I wanted to see if the trained model learned any undeniably "good" sequences of moves. Here's a common scenario: a player takes a card from you (say, the A of hearts), then fails to take another card (maybe the 2 of hearts). Now it's your turn and the other player has given you a lot of information:

1. It's usually optimal to ask for the card that was taken from you back if you can (although it reveals that you still have another heart)
2. If you now have enough info to claim the entire suit, it is always optimal to do so

I wanted to see whether the trained model was more likely to make these strategic moves.

In the 1500 untrained vs. untrained model games, the models asked for a card back immediately after it was taken 573 times. They claimed the entire set 95 times. In the 1500 trained vs. untrained model games, the models asked for a card back immediately after being taken 1533 times, and they claimed the entire set 468 times. So it looks like the trained model games involved more strategy than the untrained model games.

### Average number of moves during training

I thought that over the course of the 10,000 training games, the number of moves per game should decrease, since the model should make more strategic moves and therefore have quicker claims (and game outcomes). The average length of the first 1000 games was 86.58 moves, while the average length of the last 1000 games was 75.98 moves. Unfortunately I didn't have time today to do any sort of formal analysis on whether that's significant.

### Subjective evaluation

The bots beat me, but to be fair, I'm not very good at the game. That's the reason why I made the bots to begin with.

## Conclusion

I hope this was informative. Feel free to let me know if you have any questions. I'm interested to see how well this method would adapt to playing games like poker.

### n-th order knowledge

I recognized the following pieces of information had strategy implications. I define n-th order knowledge recursively:

0th order: For a given Player k, Player k's knowledge of Player i's hand for all i

n-th order: For a given Player k, Player k's knowledge of Player i's (n - 1)-th order knowledge for all i

For example:

• 1st order: what Player k knows Player i knows about Player j's hand, for all i and j
• 2nd order: what Player k knows that Player i knows that Player j knows about Player l's hand, for all i, j, l

### What encoding is minimal?

We want to make the game state minimal, so let's define redundant information as i-th order knowledge that can be derived only using j-th order knowledge where j < i.
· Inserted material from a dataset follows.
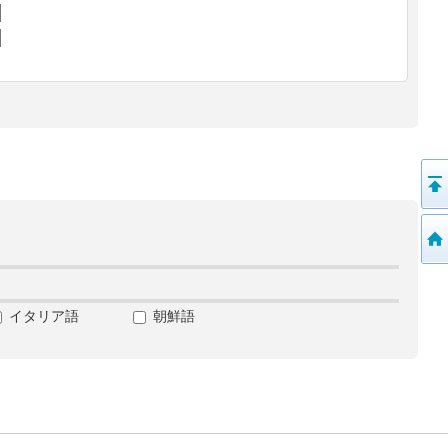
イタリア語
朝鮮語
Question: Is 1st order knowledge redundant?

Rephrased: Can Player B derive what Player A knows about each player's hand, given only what Player B knows about each player's hand (0th order knowledge)?
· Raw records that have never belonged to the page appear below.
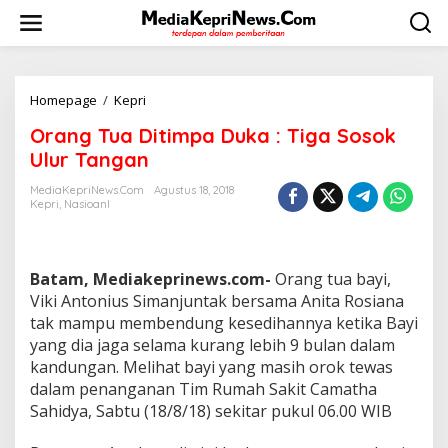
L
e
w
a
t
i
Homepage
/
Kepri
O
k
r
Orang Tua Ditimpa Duka : Tiga Sosok
e
a
k
n
Ulur Tangan
o
g
n
T
MediaKepriNews.com
Agustus 18, 2018
t
Kepri
,
Nasioanl
u
e
a
n
D
i
Batam, Mediakeprinews.com-
Orang tua bayi,
t
i
Viki Antonius Simanjuntak bersama Anita Rosiana
m
tak mampu membendung kesedihannya ketika Bayi
p
yang dia jaga selama kurang lebih 9 bulan dalam
a
kandungan. Melihat bayi yang masih orok tewas
D
dalam penanganan Tim Rumah Sakit Camatha
u
k
Sahidya, Sabtu (18/8/18) sekitar pukul 06.00 WIB
a
:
The answer is no. If 1st order knowledge were redundant, it would not be possible to construct two scenarios where a player's 0th order knowledge is the same, but their 1st order knowledge is different.

Proof: Let's say Player B starts with the 2 of hearts. Then Player B knows that no other players have the 2 of hearts (0th order). If Player A asks Player D for the 2 of hearts, then Player B knows Player A learned that Player D does not have the 2 of hearts (1st order difference), yet no 0th order knowledge has been gained.

Question: Is 2nd order knowledge redundant?

Proof: Let $$T(i)$$ represent the total knowledge of Player i's hand and $$H(i | X)$$ represent the partial knowledge of Player i's hand from watching the board given some additional information $$X$$. The knowledge that all players have from watching previous hands is $$\cup_{i} H(i)$$. Then the 0th order knowledge of Player k is $$\cup_{i} H(i | T(k))$$, which is completely derivable from $$H(i)$$ and $$T(k)$$. 1st order knowledge is $$\cup_{i, j} H(i | H(j | T(k)))$$, etc. So for Player k, once you have $$T(k)$$ and $$\cup_{i} H(i)$$ encoded, you're done. These are implicitly encoded in 0th and 1st order knowledge, since $$(\forall j: {x \in H(i | H(j | T(k))}) \rightarrow (x \in H(i))$$.